Yaşayan ve yaşatan kültür

Kültür ve sanat neden birlikte kullanılır? Zıt mı yoksa benzer kelimeler olduğu için mi?

Soruyu önce kendime sordum ve işte o an ilk yazım bu olmalı diye düşündüm. Kültür için bence en iyi tanımlardan biri "bir halkın tarzı, yaşayışıdır" desem yanlış olmaz. Yaşamak her bireyin hakkı ama nasıl? Tarzını, yaşadığın toplum mu belirler yoksa birey olarak kendin mi belirlersin? Bence sanat ile kültürün ayrıldığı en önemli nokta bu.

Kültür insanı evinde hissettirip huzuru verirken, sanat belki de rahatsız etme metodu ile insanı uyandırır ve düşündürür. Söylemek istediğini en iyi yansıtan malzemedir sanat. Derdi, acıyı, mutluluğu belki de hiçbir şeyi estetik hale getirmenin bir adım ötesi...

Sanatçıyı ise içinde yaşadığı toplum ve koşul yetiştirir, yani diğer bir deyişle kültürü. Sanatçı kültürünün hangi özünü benimsiyorsa onu göstermek ister. Eserleri ise kendi kültüründe iz bırakır esasında. Farklar kültürü kültür yapandır. Hollandalı sosyal psikolog Geert Hofstede'e göre "Kültür, insan topluluklarını birbirinden ayıran zihinsel programlardır." Bunun farkındaysak eğer, bu ülkenin yetiştirdiği, fikirleri ne olursa olsun derdini anlatmaya çalışan sanat emekçilerinin, sadece güncel politikadan yola çıkarak, okuyucusuyla buluşamaması da bize dert olmalı. Yazarların kitap fuarlarına alınmayarak, okuyucusuyla buluşmamaları, fikirleri reddettikleri değil, değerleri yok ettikleri anlamına geliyor...

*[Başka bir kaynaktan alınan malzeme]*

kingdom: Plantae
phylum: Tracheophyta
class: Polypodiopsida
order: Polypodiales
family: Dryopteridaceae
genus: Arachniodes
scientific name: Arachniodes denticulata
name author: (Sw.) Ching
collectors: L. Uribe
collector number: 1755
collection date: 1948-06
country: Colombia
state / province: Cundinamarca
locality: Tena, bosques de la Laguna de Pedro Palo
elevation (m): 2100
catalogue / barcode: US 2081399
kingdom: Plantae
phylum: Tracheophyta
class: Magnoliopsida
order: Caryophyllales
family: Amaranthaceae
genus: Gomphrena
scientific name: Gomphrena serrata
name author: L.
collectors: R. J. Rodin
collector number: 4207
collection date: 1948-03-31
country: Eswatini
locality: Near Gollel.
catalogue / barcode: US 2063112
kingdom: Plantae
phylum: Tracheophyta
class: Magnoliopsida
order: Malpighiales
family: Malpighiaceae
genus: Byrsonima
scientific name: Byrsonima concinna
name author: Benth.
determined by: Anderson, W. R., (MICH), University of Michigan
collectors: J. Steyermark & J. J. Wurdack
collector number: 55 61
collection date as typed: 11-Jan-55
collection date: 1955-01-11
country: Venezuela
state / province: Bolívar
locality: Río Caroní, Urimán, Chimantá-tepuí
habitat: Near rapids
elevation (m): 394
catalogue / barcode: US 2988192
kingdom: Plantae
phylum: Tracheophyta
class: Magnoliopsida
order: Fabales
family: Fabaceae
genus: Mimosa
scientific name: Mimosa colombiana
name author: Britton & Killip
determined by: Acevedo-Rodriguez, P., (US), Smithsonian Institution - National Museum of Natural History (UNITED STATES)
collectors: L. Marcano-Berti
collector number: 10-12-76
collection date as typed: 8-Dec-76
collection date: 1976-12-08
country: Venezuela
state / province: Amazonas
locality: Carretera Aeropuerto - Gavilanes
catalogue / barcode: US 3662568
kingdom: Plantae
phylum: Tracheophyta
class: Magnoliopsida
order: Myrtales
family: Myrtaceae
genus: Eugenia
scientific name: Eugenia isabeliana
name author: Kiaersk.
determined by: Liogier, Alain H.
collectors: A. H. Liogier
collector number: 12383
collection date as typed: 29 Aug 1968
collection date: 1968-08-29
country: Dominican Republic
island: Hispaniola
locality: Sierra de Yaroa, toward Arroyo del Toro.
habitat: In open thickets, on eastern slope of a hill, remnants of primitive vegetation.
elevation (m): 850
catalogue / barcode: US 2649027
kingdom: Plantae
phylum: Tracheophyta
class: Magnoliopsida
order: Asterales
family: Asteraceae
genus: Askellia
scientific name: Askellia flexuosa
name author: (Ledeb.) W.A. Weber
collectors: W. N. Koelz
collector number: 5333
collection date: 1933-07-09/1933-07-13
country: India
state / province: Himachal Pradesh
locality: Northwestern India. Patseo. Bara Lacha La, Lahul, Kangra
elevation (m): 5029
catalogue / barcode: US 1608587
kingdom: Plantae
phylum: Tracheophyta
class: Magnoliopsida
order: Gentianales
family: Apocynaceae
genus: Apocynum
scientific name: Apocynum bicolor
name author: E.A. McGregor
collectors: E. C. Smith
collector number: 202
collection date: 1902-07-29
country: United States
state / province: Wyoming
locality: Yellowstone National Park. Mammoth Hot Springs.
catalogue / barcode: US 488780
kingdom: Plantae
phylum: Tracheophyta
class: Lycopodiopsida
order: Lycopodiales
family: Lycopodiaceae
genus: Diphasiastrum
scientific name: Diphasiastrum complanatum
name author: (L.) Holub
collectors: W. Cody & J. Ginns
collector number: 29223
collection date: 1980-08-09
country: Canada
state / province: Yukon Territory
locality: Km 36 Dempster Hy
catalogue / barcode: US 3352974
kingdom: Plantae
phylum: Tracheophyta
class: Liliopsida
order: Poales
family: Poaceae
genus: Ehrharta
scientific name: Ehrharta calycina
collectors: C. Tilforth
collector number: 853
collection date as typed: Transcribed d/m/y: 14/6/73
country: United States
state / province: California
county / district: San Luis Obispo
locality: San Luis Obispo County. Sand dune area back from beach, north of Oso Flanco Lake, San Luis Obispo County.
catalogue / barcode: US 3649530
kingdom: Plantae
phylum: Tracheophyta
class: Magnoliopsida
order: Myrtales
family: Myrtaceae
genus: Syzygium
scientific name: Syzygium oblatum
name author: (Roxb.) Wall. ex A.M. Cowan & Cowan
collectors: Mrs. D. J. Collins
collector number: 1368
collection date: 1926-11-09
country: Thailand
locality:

Diğer yandan Antalya Film Festivali'ne de değinmek gerekli. Festivalde "ulusal" kategori kaldırıldı. 54 yıl sonra... Neden? Bu coğrafyadan çıkan sanatçıların dertlerini kim film yapacak? Bu durumu gayet acı buluyorum. Sinema emekçileri kaldırılan ulusal film kategorisini sessiz ama derin bir protesto ile yerine geri koydular. Festivalin eksik kategorisini, birçok sinemacının öncülüğünde gerçekleştirilen Ulusal Yarışma, ödülleri verdi. Sanat yine kazanarak kültürüne sahip çıktı. Esasında sanatı politize ederek zarar verilen olgunun kültür olduğunu artık anlamamız gerekiyor. Bu toprakların yetiştirdiği sanatçıları kültürümüze katmalı ve nesillere aktarmalı. Sanat ve kültürü; hayatın güzelliğini, hislerini ve acılarını yansıtarak hepimizi bir araya getiren evrensel bir dil olarak görüyorum. Kendi kültürüne sahip çıkmayla başlar sanatın evrenselliği... Toplumsal ve toplumlar arası yaraları, sanatın ihtişamlı gücüyle örtebileceğimize inanıyorum.